Summary
This Reuters Institute case study is a useful legacy benchmark because it describes a newsroom that did not just buy a chatbot and improvise. JP/Politikens Media Group worked with university researchers for almost four years to build recommendation systems and a multitasking tool called Magna, while explicitly constraining those systems around editorial values.
Why It Matters
This matters for journalists because it documents what mature newsroom AI adoption can look like when the goal is not speed alone.

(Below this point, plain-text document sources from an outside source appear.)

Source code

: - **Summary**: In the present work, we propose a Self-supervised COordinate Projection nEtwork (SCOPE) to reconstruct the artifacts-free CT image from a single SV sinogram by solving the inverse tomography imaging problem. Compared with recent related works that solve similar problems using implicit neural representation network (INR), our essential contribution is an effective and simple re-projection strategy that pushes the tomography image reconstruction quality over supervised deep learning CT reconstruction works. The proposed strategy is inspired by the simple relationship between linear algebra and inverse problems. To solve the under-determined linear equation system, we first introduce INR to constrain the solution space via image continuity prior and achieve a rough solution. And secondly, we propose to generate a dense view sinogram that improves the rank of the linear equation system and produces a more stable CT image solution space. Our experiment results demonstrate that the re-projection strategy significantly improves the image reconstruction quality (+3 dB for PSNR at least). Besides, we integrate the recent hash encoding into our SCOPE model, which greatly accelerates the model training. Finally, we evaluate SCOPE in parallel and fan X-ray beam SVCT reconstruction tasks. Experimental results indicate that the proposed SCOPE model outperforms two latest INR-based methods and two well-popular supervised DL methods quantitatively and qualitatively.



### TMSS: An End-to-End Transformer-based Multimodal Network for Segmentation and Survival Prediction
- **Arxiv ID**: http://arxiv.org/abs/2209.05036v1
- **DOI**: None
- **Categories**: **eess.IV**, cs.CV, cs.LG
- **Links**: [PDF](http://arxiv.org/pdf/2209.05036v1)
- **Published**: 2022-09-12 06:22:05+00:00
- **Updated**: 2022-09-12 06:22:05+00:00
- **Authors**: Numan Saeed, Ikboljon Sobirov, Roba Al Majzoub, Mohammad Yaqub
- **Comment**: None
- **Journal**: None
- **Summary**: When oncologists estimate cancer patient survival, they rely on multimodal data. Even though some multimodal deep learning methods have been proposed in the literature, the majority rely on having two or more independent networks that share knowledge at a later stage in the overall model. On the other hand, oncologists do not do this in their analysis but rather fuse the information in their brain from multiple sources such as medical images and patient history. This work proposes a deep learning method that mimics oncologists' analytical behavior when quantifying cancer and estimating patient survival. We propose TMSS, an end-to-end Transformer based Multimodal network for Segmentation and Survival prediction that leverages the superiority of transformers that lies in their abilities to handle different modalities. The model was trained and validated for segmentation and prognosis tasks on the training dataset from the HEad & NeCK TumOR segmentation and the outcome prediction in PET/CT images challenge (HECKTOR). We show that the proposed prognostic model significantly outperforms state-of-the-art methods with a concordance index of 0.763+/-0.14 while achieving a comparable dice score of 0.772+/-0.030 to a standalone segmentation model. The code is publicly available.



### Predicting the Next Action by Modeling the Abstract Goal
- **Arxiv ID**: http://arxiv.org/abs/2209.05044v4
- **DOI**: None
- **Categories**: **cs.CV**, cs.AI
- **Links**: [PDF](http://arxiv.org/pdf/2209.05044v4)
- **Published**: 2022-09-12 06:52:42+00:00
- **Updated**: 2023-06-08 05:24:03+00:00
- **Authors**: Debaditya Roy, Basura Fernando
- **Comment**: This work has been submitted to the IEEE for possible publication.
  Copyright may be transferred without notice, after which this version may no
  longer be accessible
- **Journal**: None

- the project joined newsroom staff and outside researchers over a multi-year build, test, and rollout cycle
- the team used a `values compass` to balance reader, journalistic, business, and technical goals before deciding how to optimize systems
- they rejected some optimization paths, including direct sentiment-based recommendation, because they thought those would conflict with editorial values
- they describe both product-side uses, such as recommender systems, and workflow-side uses, such as transcription, text analysis, story enrichment, summaries, and tone adaptation
What the Source Says
Reuters Institute reports that JP/Politikens Media Group and university researchers launched the Platform Intelligence in News project in October 2020 and ran it for three years and nine months. The team included about 17 people from the publisher and three universities, with support from Innovation Fund Denmark. The article says the project produced a multitasking tool called Magna and recommender systems now used by the company's titles. It quotes the company's Head of AI explaining that the team banned direct optimization on sentiment signals, limited recommendation of some topic types such as violent crime, and built systems meant to stay close to what a human editor would ordinarily recommend. The article also says Magna was being rolled out across the publisher's brands for writing assistance, story enrichment, summaries, quizzes, and channel-specific versions of finished stories.